The result of the autonomy of the rather small sparsely populated area of the State was that the banking system tended to assume a very fragmentary nature. A State bank had rights to carry on business only within the borders of the State from which it received its charter. This meant that America could not develop a branch system of banking, and it was perhaps in this circumstance that the chief justification lay for an institution such as the First Bank of the United States. Secretary of the Treasury, Gallatin, expressed the opinion some years later that if the Bank of the United States had been in existence in 1814, the chaotic banking disturbances of that year would not have occurred.
*31 The most essential condition for the suppression of excess note issues is their presentation for payment at frequent intervals. A very serious trouble throughout the history of American banking was the lack of a regular system of clearing the notes of the various banks. Notes tended to travel considerable distances, and since a bank in one State had no branches in any other State and generally no correspondents either, there existed no ready-made agencies for collecting the notes of rival banks and presenting them for payment. This was a function that the First Bank had begun successfully to perform, and its consequences must undoubtedly have been to curb the tendencies of the local banks to excessive note issues.

• [Material shown]
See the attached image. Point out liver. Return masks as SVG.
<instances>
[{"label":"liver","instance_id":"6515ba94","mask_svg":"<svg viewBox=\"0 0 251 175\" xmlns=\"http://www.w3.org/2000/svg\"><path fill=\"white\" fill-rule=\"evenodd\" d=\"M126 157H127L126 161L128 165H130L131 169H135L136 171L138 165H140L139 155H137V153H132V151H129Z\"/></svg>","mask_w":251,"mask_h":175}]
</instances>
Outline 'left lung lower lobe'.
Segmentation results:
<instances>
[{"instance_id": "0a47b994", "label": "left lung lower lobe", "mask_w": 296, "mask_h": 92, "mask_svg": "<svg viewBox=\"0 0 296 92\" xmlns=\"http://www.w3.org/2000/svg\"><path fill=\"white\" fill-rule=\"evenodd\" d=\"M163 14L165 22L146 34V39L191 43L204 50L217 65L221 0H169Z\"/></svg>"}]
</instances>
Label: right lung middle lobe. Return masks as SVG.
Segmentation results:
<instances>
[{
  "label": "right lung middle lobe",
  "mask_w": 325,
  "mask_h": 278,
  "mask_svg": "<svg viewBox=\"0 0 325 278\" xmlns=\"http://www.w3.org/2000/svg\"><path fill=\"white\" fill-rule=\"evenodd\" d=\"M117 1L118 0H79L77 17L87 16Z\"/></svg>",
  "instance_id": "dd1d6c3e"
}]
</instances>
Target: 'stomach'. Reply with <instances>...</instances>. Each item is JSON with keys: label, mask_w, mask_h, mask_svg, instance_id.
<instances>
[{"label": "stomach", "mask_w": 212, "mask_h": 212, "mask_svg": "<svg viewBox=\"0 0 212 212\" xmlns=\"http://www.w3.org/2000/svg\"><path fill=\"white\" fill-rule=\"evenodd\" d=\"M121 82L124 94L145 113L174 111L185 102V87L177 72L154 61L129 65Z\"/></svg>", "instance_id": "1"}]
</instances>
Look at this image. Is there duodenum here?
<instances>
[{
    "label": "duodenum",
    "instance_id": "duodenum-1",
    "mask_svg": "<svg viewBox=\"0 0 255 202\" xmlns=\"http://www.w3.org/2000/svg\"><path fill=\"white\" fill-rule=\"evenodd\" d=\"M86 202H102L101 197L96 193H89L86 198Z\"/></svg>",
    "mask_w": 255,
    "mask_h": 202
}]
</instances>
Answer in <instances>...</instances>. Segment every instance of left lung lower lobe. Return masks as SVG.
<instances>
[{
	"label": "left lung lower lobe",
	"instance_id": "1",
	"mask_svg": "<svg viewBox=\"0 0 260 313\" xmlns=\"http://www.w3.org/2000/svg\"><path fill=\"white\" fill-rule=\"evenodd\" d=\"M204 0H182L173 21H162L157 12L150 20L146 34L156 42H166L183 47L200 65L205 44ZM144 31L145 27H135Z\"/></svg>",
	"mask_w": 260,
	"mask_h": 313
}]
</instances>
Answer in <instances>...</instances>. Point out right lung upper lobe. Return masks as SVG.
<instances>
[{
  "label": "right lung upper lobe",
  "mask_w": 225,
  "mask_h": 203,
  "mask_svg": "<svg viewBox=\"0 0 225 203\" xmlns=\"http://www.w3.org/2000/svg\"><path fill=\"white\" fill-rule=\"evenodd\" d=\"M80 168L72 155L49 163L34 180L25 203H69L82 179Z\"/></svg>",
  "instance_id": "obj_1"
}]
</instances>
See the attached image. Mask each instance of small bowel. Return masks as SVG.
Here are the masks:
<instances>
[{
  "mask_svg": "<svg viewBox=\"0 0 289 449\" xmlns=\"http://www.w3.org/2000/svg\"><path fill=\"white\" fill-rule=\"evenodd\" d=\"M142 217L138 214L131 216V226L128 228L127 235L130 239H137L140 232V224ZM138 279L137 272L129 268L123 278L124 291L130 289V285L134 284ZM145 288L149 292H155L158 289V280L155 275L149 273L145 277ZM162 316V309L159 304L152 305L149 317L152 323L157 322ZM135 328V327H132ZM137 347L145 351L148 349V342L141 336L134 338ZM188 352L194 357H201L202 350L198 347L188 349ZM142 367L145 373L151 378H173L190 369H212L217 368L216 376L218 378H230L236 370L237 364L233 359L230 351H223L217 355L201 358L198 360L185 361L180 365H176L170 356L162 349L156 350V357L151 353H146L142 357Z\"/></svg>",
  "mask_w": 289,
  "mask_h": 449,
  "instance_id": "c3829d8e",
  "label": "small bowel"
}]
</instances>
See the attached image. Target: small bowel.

• [Job 1] In the passage on early American banking, reproduce verbatim everything from "The result of" down to "not have occurred.".
• [Job 2] In the passage on early American banking, where did a State bank have the right to carry on business?

• [Task output 1]
The result of the autonomy of the rather small sparsely populated area of the State was that the banking system tended to assume a very fragmentary nature. A State bank had rights to carry on business only within the borders of the State from which it received its charter. This meant that America could not develop a branch system of banking, and it was perhaps in this circumstance that the chief justification lay for an institution such as the First Bank of the United States. Secretary of the Treasury, Gallatin, expressed the opinion some years later that if the Bank of the United States had been in existence in 1814, the chaotic banking disturbances of that year would not have occurred.

• [Task output 2] Only within the borders of the State from which it received its charter.